One day someone will write THE book about perhaps the most devastating pandemic to ever hit East Africa. No, not Covid or even the 1918 flu, but the twin rinderpest and smallpox epidemics that hit around 1889-1892.

Ka-u? Ka-uzi.
Just to illustrate, the smallpox epidemic decimated the Maasai (some reports are that up to two thirds of the Maasai were wiped out). The smallpox epidemic also devastated the Southern Gĩkũyũ, who were forced to evacuate modern-day Kiambu, and both from present-day Nairobi.
At the same time, rinderpest, which had been introduced by the Italians through Abyssinia, and southwards into the rest of East Africa, destroyed Maasai herds. Out of 4,500,000 head of cattle in the region, only 450,000 were left. 90% of the economy wiped out.
@Owaahh says that the resulting famine may be what led to lowered immunity among the Maasai, thus the susceptibility to the imminent smallpox epidemic was increased. So not only were cattle dropping dead, but so were people, in absolutely horrifying numbers.
So as both smallpox and rinderpest ripped through the Maasai and Southern Gĩkũyũ, killing people and livestock in their millions, the old ways of coping were not available. In prior times, whenever famine or disease stalked the land, the Maasai would shelter their women...
...and children with the Gĩkũyũ, and vice versa. And by the traditions of the time, these would become fully-fledged members of the community. Do you know anyone named Wamaitha? That is a Maasai expatriate into Gĩkũyũland. The fact that both were hammered at the same time...
...took away that insurance policy. Now overlay on all that the invasion by Europeans. Had they tried to invade the highlands of Kenya even twenty years before, they would have met some impressive resistance from at least the Maasai.
Remember that the Oloiboni Mpatiany ole Supeet had died in 1890, triggering a vicious civil war due to the rivalry between his sons and putative heirs Olonana and Senteu (a story with eerie echoes of the Isaac/ Jacob/ Esau one in the Old Testament) just as the epidemics landed.
Of course, with Gatling guns and support from the metropolis, the white man would probably have prevailed, but it may have been a pyrrhic victory (à la over the Mau Mau sixty years later), or they may never have looked at present-day Kenya as a possible settler colony.
Don’t forget that Kenya was never in their plans. The idea was Egypt and the Suez Canal, for which they thought that they must secure the headwaters of the Nile, thus Uganda. The Lunatic Express was simply a way to get to Uganda.

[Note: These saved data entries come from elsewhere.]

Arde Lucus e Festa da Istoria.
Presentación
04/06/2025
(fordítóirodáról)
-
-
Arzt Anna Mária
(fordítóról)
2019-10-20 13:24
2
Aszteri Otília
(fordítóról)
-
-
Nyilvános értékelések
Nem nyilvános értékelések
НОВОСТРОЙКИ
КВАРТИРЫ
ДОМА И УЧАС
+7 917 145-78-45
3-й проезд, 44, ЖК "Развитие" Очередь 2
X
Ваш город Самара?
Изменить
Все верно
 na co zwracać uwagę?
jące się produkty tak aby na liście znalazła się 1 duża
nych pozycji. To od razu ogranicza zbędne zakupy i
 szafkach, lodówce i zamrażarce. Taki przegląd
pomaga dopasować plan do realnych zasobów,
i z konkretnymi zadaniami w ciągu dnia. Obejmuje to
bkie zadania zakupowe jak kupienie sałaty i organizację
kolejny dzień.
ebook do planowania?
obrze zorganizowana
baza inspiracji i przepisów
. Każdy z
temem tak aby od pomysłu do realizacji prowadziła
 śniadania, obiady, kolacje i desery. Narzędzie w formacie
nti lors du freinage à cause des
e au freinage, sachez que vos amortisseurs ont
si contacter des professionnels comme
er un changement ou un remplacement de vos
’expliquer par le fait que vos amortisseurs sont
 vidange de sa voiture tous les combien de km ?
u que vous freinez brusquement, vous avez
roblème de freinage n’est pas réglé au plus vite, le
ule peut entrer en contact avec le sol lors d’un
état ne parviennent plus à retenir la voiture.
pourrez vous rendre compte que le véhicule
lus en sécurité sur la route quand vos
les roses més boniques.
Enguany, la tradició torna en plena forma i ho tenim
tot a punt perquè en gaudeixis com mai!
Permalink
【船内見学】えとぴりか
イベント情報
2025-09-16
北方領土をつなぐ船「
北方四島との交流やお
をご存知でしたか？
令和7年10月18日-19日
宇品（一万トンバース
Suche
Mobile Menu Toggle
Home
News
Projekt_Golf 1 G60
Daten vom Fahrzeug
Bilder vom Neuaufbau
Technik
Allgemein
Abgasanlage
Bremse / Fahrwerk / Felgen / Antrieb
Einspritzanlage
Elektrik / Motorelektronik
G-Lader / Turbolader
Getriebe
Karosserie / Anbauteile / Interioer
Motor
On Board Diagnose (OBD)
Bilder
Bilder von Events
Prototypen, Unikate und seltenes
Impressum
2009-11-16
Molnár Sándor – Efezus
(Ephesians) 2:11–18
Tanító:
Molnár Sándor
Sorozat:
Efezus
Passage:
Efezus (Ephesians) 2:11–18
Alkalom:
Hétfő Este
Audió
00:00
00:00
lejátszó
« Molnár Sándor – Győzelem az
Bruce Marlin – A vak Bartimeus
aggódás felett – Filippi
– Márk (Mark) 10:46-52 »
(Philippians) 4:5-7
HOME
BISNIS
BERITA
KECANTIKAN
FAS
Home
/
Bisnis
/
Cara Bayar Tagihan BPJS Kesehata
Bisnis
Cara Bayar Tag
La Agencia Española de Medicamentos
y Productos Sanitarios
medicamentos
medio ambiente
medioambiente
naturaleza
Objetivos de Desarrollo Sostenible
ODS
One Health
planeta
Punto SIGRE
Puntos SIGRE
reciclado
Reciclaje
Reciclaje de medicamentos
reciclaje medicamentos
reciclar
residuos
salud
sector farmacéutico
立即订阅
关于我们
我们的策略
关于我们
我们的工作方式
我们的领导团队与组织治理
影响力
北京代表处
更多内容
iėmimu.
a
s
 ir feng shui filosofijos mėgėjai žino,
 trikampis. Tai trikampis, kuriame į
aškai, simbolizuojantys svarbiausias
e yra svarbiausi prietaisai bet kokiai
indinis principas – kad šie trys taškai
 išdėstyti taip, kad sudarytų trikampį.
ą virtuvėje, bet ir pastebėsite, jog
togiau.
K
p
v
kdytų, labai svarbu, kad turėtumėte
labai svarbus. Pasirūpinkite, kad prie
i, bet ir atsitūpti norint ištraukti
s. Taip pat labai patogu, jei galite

But on their way, their covetous colonial eye caught the beauty of the Kenyan highlands, and thus they changed their strategy - invite their people to colonise the place and begin an agricultural economy to pay for the railway and protectorate.
Could an impenetrable Maasai legion have made them think twice? Not necessarily to keep the white man out (the avariciousness after the Berlin Conference was too strong), but perhaps to have a light-touch protectorate colony à la Tanganyika?
This would obviously have fundamentally changed Kenyan history, but the thing with alternate histories is you’ll just never be sure. But it remains a fact that the twin epidemics are the most significant in Kenyan history, and yes, someone should write a book on them.
Postscript: the rinderpest epidemic continued on its southward journey, devastating the herds of the Shona and Ndebele. The officials of the Cape Colony insisted on killing both diseased and healthy animals, devastating the economies of the two communities...
...and thus triggering the First Chimurenga. I hate to recommend a Wilbur Smith novel, but he captures it very well (if exceedingly cinematically) in the Ballantyne series (especially ‘The Angels Weep’).
Postscript 2: this entire unplanned ka-uzi on a Wednesday evening was triggered by Mwalimu @Wamagaisa’s thread on the tragic fate of Prince Njube, son of King Lobengula, and his abduction by Cecil Rhodes in the 1890s. Look it up.